- Request -
Ignoring every picture, transcribe the data in full as it stands.

──────

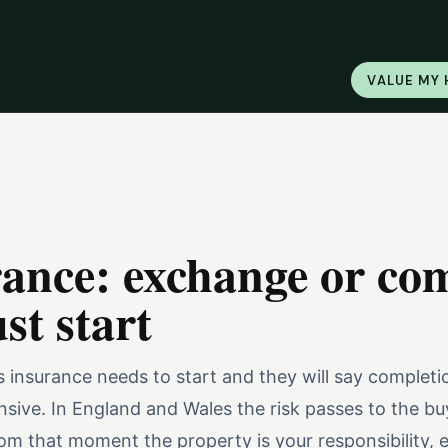
VALUE MY
rance: exchange or co
t start
 insurance needs to start and they will say completio
sive. In England and Wales the risk passes to the bu
m that moment the property is your responsibility, ev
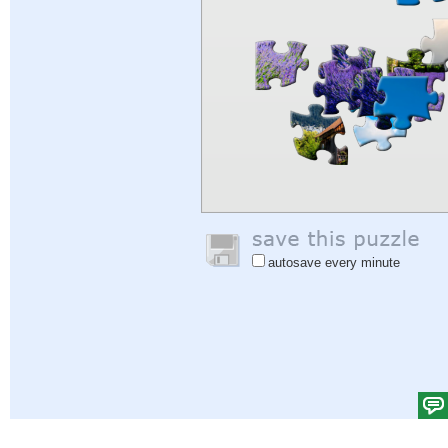
autosave every minute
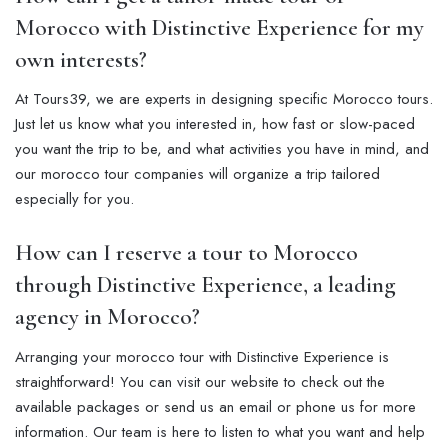
Morocco with Distinctive Experience for my
own interests?
At Tours39, we are experts in designing specific Morocco tours.
Just let us know what you interested in, how fast or slow-paced
you want the trip to be, and what activities you have in mind, and
our morocco tour companies will organize a trip tailored
especially for you.
How can I reserve a tour to Morocco
through Distinctive Experience, a leading
agency in Morocco?
Arranging your morocco tour with Distinctive Experience is
straightforward! You can visit our website to check out the
available packages or send us an email or phone us for more
information. Our team is here to listen to what you want and help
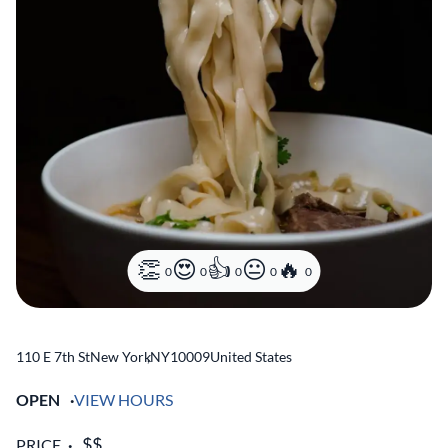
0
0
0
0
0
110 E 7th St
New York
,
NY
10009
United States
OPEN
VIEW HOURS
PRICE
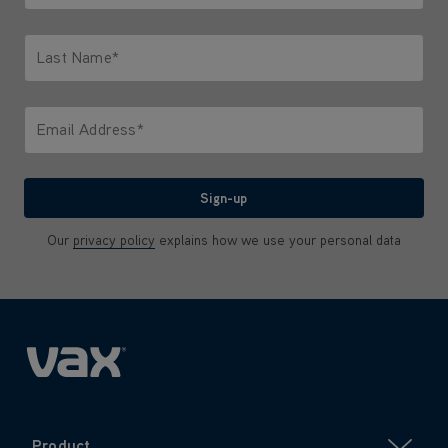
Only letters allowed. Minimum 2 characters.
Last Name*
Only letters allowed. Minimum 2 characters.
Email Address*
We'll never share your email with anyone
Sign-up
Our
privacy policy
explains how we use your personal data
Product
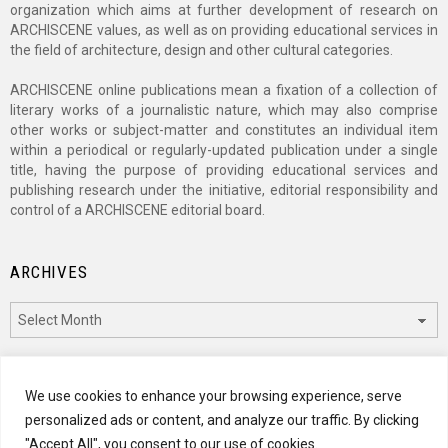
organization which aims at further development of research on
ARCHISCENE values, as well as on providing educational services in
the field of architecture, design and other cultural categories.
ARCHISCENE online publications mean a fixation of a collection of
literary works of a journalistic nature, which may also comprise
other works or subject-matter and constitutes an individual item
within a periodical or regularly-updated publication under a single
title, having the purpose of providing educational services and
publishing research under the initiative, editorial responsibility and
control of a ARCHISCENE editorial board.
ARCHIVES
Archives
CATEGORIES
We use cookies to enhance your browsing experience, serve
personalized ads or content, and analyze our traffic. By clicking
Categories
"Accept All", you consent to our use of cookies.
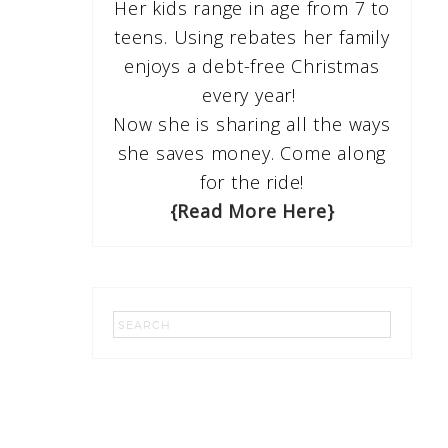
Her kids range in age from 7 to
teens. Using rebates her family
enjoys a debt-free Christmas
every year!
Now she is sharing all the ways
she saves money. Come along
for the ride!
{Read More Here}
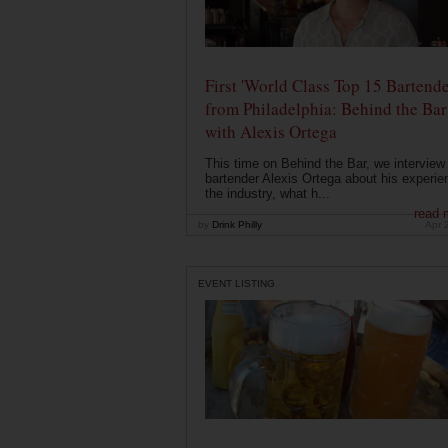
First 'World Class Top 15 Bartende
from Philadelphia: Behind the Bar
with Alexis Ortega
This time on Behind the Bar, we interview
bartender Alexis Ortega about his experie
the industry, what h...
read 
by
Drink Philly
Apr 
EVENT LISTING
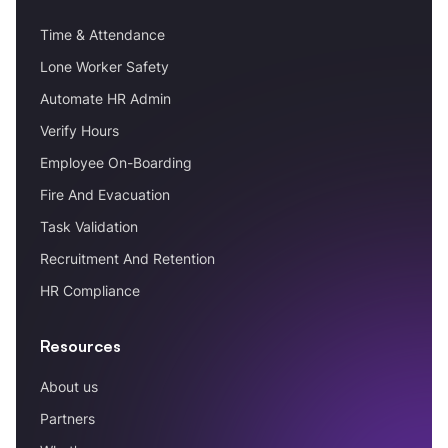
Time & Attendance
Lone Worker Safety
Automate HR Admin
Verify Hours
Employee On-Boarding
Fire And Evacuation
Task Validation
Recruitment And Retention
HR Compliance
Resources
About us
Partners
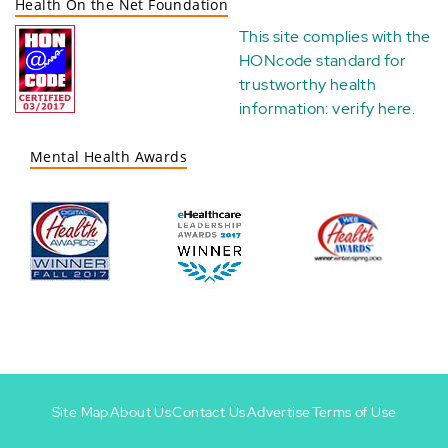
Health On the Net Foundation
This site complies with the
HONcode standard for
trustworthy health
information:
verify here
.
Mental Health Awards
Site Map
About Us
Contact Us
Advertise
Terms of Use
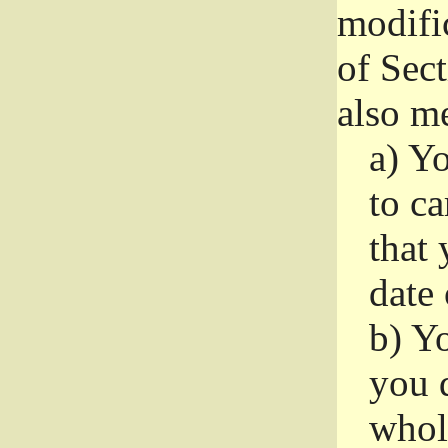
modifi
of Sec
also me
a)
Yo
to ca
that 
date
b)
Yo
you d
whole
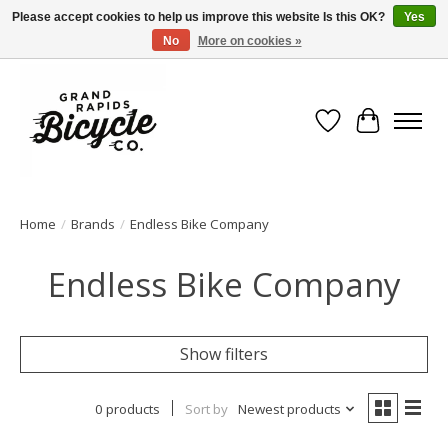
Please accept cookies to help us improve this website Is this OK?
Yes
No
More on cookies »
Free shipping when you spend $99 (restrictions apply)
Wish List
Cart
Home
/
Brands
/
Endless Bike Company
Endless Bike Company
Show filters
0 products
Sort by
Newest products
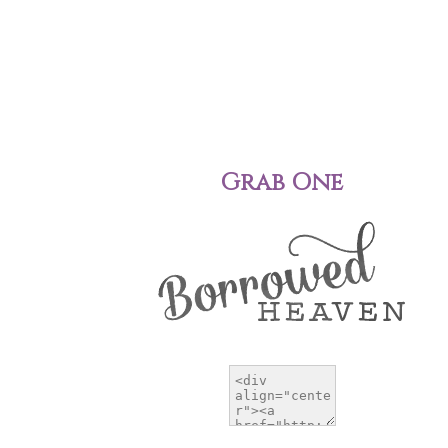
Grab One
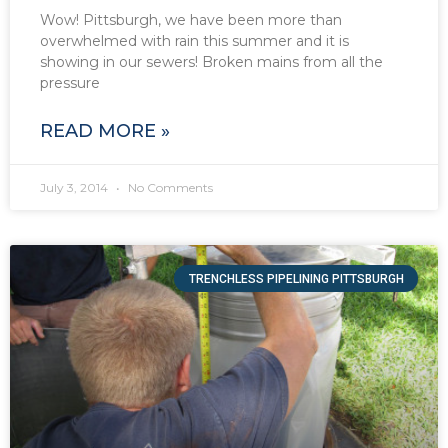
Wow! Pittsburgh, we have been more than
overwhelmed with rain this summer and it is
showing in our sewers! Broken mains from all the
pressure
READ MORE »
July 3, 2014
No Comments
TRENCHLESS PIPELINING PITTSBURGH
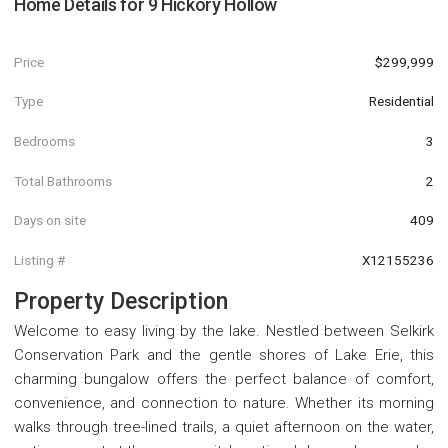
Home Details for
9 Hickory Hollow
Price
$299,999
Type
Residential
Bedrooms
3
Total Bathrooms
2
Days on site
409
Listing #
X12155236
Property Description
Welcome to easy living by the lake. Nestled between Selkirk
Conservation Park and the gentle shores of Lake Erie, this
charming bungalow offers the perfect balance of comfort,
convenience, and connection to nature. Whether its morning
walks through tree-lined trails, a quiet afternoon on the water,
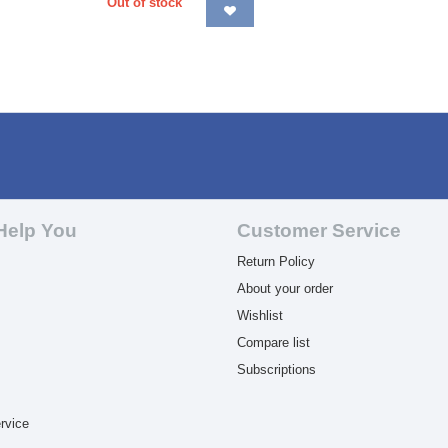
Out of stock
Help You
Customer Service
Return Policy
About your order
Wishlist
Compare list
Subscriptions
rvice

──────

- Completed task -
VALUE MY
rance: exchange or co
t start
 insurance needs to start and they will say completio
sive. In England and Wales the risk passes to the bu
m that moment the property is your responsibility, ev
autosave every minute
Morocco with Distinctive Experience for my
own interests?
At Tours39, we are experts in designing specific Morocco tours.
Just let us know what you interested in, how fast or slow-paced
you want the trip to be, and what activities you have in mind, and
our morocco tour companies will organize a trip tailored
especially for you.
How can I reserve a tour to Morocco
through Distinctive Experience, a leading
agency in Morocco?
Arranging your morocco tour with Distinctive Experience is
straightforward! You can visit our website to check out the
available packages or send us an email or phone us for more
information. Our team is here to listen to what you want and help
0
0
0
0
0
110 E 7th St
New York
,
NY
10009
United States
OPEN
VIEW HOURS
PRICE
Only letters allowed. Minimum 2 characters.
Last Name*
Only letters allowed. Minimum 2 characters.
Email Address*
We'll never share your email with anyone
Sign-up
Our
privacy policy
explains how we use your personal data
Product
organization which aims at further development of research on
ARCHISCENE values, as well as on providing educational services in
the field of architecture, design and other cultural categories.
ARCHISCENE online publications mean a fixation of a collection of
literary works of a journalistic nature, which may also comprise
other works or subject-matter and constitutes an individual item
within a periodical or regularly-updated publication under a single
title, having the purpose of providing educational services and
publishing research under the initiative, editorial responsibility and
control of a ARCHISCENE editorial board.
ARCHIVES
Archives
CATEGORIES
We use cookies to enhance your browsing experience, serve
personalized ads or content, and analyze our traffic. By clicking
Categories
"Accept All", you consent to our use of cookies.
Her kids range in age from 7 to
teens. Using rebates her family
enjoys a debt-free Christmas
every year!
Now she is sharing all the ways
she saves money. Come along
for the ride!
{Read More Here}
First 'World Class Top 15 Bartende
from Philadelphia: Behind the Bar
with Alexis Ortega
This time on Behind the Bar, we interview
bartender Alexis Ortega about his experie
the industry, what h...
read 
by
Drink Philly
Apr 
EVENT LISTING
Time & Attendance
Lone Worker Safety
Automate HR Admin
Verify Hours
Employee On-Boarding
Fire And Evacuation
Task Validation
Recruitment And Retention
HR Compliance
Resources
About us
Partners
Health On the Net Foundation
This site complies with the
HONcode standard for
trustworthy health
information:
verify here
.
Mental Health Awards
Site Map
About Us
Contact Us
Advertise
Terms of Use
modifi
of Sec
also me
a)
Yo
to ca
that 
date
b)
Yo
you d
whole
Please accept cookies to help us improve this website Is this OK?
Yes
No
More on cookies »
Free shipping when you spend $99 (restrictions apply)
Wish List
Cart
Home
/
Brands
/
Endless Bike Company
Endless Bike Company
Show filters
0 products
Sort by
Newest products
Grab One
Wow! Pittsburgh, we have been more than
overwhelmed with rain this summer and it is
showing in our sewers! Broken mains from all the
pressure
READ MORE »
July 3, 2014
No Comments
TRENCHLESS PIPELINING PITTSBURGH
Home Details for
9 Hickory Hollow
Price
$299,999
Type
Residential
Bedrooms
3
Total Bathrooms
2
Days on site
409
Listing #
X12155236
Property Description
Welcome to easy living by the lake. Nestled between Selkirk
Conservation Park and the gentle shores of Lake Erie, this
charming bungalow offers the perfect balance of comfort,
convenience, and connection to nature. Whether its morning
walks through tree-lined trails, a quiet afternoon on the water,
Out of stock
Help You
Customer Service
Return Policy
About your order
Wishlist
Compare list
Subscriptions
rvice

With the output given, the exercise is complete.